DIRECTION
Reproduce every line of the following entries word for word, preserving their original order.
begin EXTRACTED DATA
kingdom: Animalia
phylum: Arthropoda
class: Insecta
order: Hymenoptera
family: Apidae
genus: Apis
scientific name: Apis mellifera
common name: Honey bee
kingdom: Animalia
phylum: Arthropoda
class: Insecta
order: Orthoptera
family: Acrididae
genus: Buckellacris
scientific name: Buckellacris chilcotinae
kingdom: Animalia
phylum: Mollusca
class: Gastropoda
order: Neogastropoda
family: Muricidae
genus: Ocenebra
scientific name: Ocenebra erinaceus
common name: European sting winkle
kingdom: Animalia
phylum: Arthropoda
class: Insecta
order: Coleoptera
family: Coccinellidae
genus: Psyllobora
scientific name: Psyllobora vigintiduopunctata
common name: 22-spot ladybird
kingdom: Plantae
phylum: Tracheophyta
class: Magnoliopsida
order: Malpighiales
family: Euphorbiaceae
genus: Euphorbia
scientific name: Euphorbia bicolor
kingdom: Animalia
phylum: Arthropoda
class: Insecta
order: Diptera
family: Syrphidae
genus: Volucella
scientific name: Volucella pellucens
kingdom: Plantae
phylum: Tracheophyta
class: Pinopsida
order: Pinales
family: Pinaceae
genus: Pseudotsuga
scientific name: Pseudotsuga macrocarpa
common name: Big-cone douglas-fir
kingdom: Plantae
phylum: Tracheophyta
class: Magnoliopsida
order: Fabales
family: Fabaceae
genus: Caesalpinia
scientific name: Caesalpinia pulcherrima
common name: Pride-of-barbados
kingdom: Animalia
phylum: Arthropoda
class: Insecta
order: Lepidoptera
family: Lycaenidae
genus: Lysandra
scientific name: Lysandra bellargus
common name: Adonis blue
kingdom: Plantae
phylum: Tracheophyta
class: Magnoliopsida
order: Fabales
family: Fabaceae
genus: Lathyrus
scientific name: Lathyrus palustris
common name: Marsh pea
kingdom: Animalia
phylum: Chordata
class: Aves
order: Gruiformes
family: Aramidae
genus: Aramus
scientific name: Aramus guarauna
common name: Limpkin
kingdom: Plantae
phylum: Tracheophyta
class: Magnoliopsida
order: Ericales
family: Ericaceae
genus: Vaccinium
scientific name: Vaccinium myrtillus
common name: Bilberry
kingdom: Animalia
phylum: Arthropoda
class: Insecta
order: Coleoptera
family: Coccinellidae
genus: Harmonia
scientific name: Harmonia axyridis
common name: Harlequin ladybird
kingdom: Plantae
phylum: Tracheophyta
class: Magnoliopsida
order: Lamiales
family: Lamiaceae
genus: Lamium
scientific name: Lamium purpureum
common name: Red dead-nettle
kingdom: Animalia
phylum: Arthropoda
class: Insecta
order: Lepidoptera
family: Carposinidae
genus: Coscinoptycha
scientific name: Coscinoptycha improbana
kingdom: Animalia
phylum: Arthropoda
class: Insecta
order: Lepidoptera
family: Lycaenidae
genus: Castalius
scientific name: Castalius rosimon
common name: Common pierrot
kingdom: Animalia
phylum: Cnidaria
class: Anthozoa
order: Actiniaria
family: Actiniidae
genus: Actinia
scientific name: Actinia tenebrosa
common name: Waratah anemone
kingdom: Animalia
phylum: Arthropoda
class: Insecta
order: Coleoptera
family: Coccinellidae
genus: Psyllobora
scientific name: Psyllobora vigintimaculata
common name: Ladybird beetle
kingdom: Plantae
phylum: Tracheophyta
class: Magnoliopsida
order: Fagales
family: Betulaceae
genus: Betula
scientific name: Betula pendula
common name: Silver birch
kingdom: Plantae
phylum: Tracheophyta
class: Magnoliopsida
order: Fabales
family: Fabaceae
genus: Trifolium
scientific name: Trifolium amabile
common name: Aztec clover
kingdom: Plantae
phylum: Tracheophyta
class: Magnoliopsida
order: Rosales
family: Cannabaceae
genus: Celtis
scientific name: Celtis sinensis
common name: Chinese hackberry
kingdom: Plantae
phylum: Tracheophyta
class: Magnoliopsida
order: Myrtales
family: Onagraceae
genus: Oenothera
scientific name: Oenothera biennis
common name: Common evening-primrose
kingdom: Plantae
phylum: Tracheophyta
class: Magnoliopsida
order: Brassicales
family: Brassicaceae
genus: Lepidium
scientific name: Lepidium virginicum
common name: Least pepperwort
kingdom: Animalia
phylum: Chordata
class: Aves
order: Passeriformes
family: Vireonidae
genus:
end EXTRACTED DATA
RESPONSE
kingdom: Animalia
phylum: Arthropoda
class: Insecta
order: Hymenoptera
family: Apidae
genus: Apis
scientific name: Apis mellifera
common name: Honey bee
kingdom: Animalia
phylum: Arthropoda
class: Insecta
order: Orthoptera
family: Acrididae
genus: Buckellacris
scientific name: Buckellacris chilcotinae
kingdom: Animalia
phylum: Mollusca
class: Gastropoda
order: Neogastropoda
family: Muricidae
genus: Ocenebra
scientific name: Ocenebra erinaceus
common name: European sting winkle
kingdom: Animalia
phylum: Arthropoda
class: Insecta
order: Coleoptera
family: Coccinellidae
genus: Psyllobora
scientific name: Psyllobora vigintiduopunctata
common name: 22-spot ladybird
kingdom: Plantae
phylum: Tracheophyta
class: Magnoliopsida
order: Malpighiales
family: Euphorbiaceae
genus: Euphorbia
scientific name: Euphorbia bicolor
kingdom: Animalia
phylum: Arthropoda
class: Insecta
order: Diptera
family: Syrphidae
genus: Volucella
scientific name: Volucella pellucens
kingdom: Plantae
phylum: Tracheophyta
class: Pinopsida
order: Pinales
family: Pinaceae
genus: Pseudotsuga
scientific name: Pseudotsuga macrocarpa
common name: Big-cone douglas-fir
kingdom: Plantae
phylum: Tracheophyta
class: Magnoliopsida
order: Fabales
family: Fabaceae
genus: Caesalpinia
scientific name: Caesalpinia pulcherrima
common name: Pride-of-barbados
kingdom: Animalia
phylum: Arthropoda
class: Insecta
order: Lepidoptera
family: Lycaenidae
genus: Lysandra
scientific name: Lysandra bellargus
common name: Adonis blue
kingdom: Plantae
phylum: Tracheophyta
class: Magnoliopsida
order: Fabales
family: Fabaceae
genus: Lathyrus
scientific name: Lathyrus palustris
common name: Marsh pea
kingdom: Animalia
phylum: Chordata
class: Aves
order: Gruiformes
family: Aramidae
genus: Aramus
scientific name: Aramus guarauna
common name: Limpkin
kingdom: Plantae
phylum: Tracheophyta
class: Magnoliopsida
order: Ericales
family: Ericaceae
genus: Vaccinium
scientific name: Vaccinium myrtillus
common name: Bilberry
kingdom: Animalia
phylum: Arthropoda
class: Insecta
order: Coleoptera
family: Coccinellidae
genus: Harmonia
scientific name: Harmonia axyridis
common name: Harlequin ladybird
kingdom: Plantae
phylum: Tracheophyta
class: Magnoliopsida
order: Lamiales
family: Lamiaceae
genus: Lamium
scientific name: Lamium purpureum
common name: Red dead-nettle
kingdom: Animalia
phylum: Arthropoda
class: Insecta
order: Lepidoptera
family: Carposinidae
genus: Coscinoptycha
scientific name: Coscinoptycha improbana
kingdom: Animalia
phylum: Arthropoda
class: Insecta
order: Lepidoptera
family: Lycaenidae
genus: Castalius
scientific name: Castalius rosimon
common name: Common pierrot
kingdom: Animalia
phylum: Cnidaria
class: Anthozoa
order: Actiniaria
family: Actiniidae
genus: Actinia
scientific name: Actinia tenebrosa
common name: Waratah anemone
kingdom: Animalia
phylum: Arthropoda
class: Insecta
order: Coleoptera
family: Coccinellidae
genus: Psyllobora
scientific name: Psyllobora vigintimaculata
common name: Ladybird beetle
kingdom: Plantae
phylum: Tracheophyta
class: Magnoliopsida
order: Fagales
family: Betulaceae
genus: Betula
scientific name: Betula pendula
common name: Silver birch
kingdom: Plantae
phylum: Tracheophyta
class: Magnoliopsida
order: Fabales
family: Fabaceae
genus: Trifolium
scientific name: Trifolium amabile
common name: Aztec clover
kingdom: Plantae
phylum: Tracheophyta
class: Magnoliopsida
order: Rosales
family: Cannabaceae
genus: Celtis
scientific name: Celtis sinensis
common name: Chinese hackberry
kingdom: Plantae
phylum: Tracheophyta
class: Magnoliopsida
order: Myrtales
family: Onagraceae
genus: Oenothera
scientific name: Oenothera biennis
common name: Common evening-primrose
kingdom: Plantae
phylum: Tracheophyta
class: Magnoliopsida
order: Brassicales
family: Brassicaceae
genus: Lepidium
scientific name: Lepidium virginicum
common name: Least pepperwort
kingdom: Animalia
phylum: Chordata
class: Aves
order: Passeriformes
family: Vireonidae
genus:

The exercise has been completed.